Sedangkan jika dalam bentuk kromosom, protein juga berperan dalam
menyimpan dan meneruskan sifat pewarisan atau keturunan dalam bentuk gen.
Didalam bentuk gen ini tersimpan codin untuk sintesa protein enzim tertentu,
sehingga proses metabolisme diturunkan/diwariskan dari orang tua kepada
anaknya dan dilanjutkan kepada generasi selanjutnya, secara berkesinambungan
(Rismayanthi, 2015).
Protein berperan penting dalam struktur dan fungsi semua sel makhluk
hidup. Kebanyakan protein merupakan enzim atau subunit enzim. Protein terlibat
dalam sistem kekebalan (imun) sebagai antibodi, sistem kendali dalam bentuk
hormon, sebagai komponen penyimpanan (dalam biji) dan juga dalam transportasi
hara.
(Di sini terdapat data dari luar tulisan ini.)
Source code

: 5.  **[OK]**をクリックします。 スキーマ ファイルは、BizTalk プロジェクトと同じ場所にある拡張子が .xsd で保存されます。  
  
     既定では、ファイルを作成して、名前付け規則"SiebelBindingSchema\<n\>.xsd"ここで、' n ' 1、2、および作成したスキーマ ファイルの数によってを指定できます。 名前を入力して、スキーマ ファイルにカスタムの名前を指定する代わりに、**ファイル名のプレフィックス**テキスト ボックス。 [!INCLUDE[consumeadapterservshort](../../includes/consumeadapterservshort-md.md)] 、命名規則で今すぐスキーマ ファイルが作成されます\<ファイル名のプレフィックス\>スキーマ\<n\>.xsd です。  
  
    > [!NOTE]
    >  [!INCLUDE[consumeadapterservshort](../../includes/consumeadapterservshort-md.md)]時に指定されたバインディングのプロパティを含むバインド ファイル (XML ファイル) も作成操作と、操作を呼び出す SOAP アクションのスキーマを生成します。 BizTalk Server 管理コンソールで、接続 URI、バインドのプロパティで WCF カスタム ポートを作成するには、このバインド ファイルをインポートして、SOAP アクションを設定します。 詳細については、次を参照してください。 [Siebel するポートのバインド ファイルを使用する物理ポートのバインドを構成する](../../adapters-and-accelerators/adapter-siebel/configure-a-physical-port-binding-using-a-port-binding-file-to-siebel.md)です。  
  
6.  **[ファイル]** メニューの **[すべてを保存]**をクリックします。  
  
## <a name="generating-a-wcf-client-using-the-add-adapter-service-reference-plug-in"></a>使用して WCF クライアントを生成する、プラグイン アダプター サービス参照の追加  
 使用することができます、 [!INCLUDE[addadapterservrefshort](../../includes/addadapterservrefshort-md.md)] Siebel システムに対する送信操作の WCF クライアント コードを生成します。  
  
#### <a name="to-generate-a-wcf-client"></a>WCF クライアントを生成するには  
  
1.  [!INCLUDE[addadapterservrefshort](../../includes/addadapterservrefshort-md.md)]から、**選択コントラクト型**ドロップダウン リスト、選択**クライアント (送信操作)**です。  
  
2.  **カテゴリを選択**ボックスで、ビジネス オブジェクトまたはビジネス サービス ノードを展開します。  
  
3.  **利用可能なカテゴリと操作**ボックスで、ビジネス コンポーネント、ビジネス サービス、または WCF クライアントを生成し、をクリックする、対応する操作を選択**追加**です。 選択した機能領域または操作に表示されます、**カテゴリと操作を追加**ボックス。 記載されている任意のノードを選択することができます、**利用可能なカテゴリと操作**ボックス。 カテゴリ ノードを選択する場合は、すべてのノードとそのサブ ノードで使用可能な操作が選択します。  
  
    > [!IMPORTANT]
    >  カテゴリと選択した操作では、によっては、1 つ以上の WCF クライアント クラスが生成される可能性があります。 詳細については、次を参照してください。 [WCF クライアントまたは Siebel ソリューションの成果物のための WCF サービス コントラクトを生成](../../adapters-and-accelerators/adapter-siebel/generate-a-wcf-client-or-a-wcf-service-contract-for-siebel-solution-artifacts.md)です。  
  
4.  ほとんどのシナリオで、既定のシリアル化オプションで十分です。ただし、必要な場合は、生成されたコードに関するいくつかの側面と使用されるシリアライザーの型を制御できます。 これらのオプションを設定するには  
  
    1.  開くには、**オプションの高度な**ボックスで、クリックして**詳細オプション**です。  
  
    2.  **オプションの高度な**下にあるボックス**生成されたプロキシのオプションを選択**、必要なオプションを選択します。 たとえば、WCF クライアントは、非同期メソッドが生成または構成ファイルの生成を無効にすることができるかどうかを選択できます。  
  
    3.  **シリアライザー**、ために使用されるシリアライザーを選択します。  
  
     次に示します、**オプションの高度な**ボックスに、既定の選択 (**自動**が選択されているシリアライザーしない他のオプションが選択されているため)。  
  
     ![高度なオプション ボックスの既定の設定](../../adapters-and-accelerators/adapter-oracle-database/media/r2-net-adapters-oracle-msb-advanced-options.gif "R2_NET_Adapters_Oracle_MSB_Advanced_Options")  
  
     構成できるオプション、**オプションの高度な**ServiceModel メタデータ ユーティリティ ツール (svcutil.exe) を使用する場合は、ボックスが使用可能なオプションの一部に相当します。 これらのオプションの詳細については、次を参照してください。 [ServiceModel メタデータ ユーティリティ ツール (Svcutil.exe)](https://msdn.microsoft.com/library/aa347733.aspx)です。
Sebagai salah satu sumber gizi, protein berperan sebagai sumber asam amino
bagi organisme yang tidak mampu membentuk asam amino.

2.3 Denaturasi protein


Denaturasi protein adalah fenomena transformasi struktur protein yang
berlipat menjadi terbuka. Perubahan konformasi protein mempengaruhi sifat
protein (Estiasih, 2016).
Gambar 2.2 Denaturasi Protein (Naisha Pratiwi, 2022)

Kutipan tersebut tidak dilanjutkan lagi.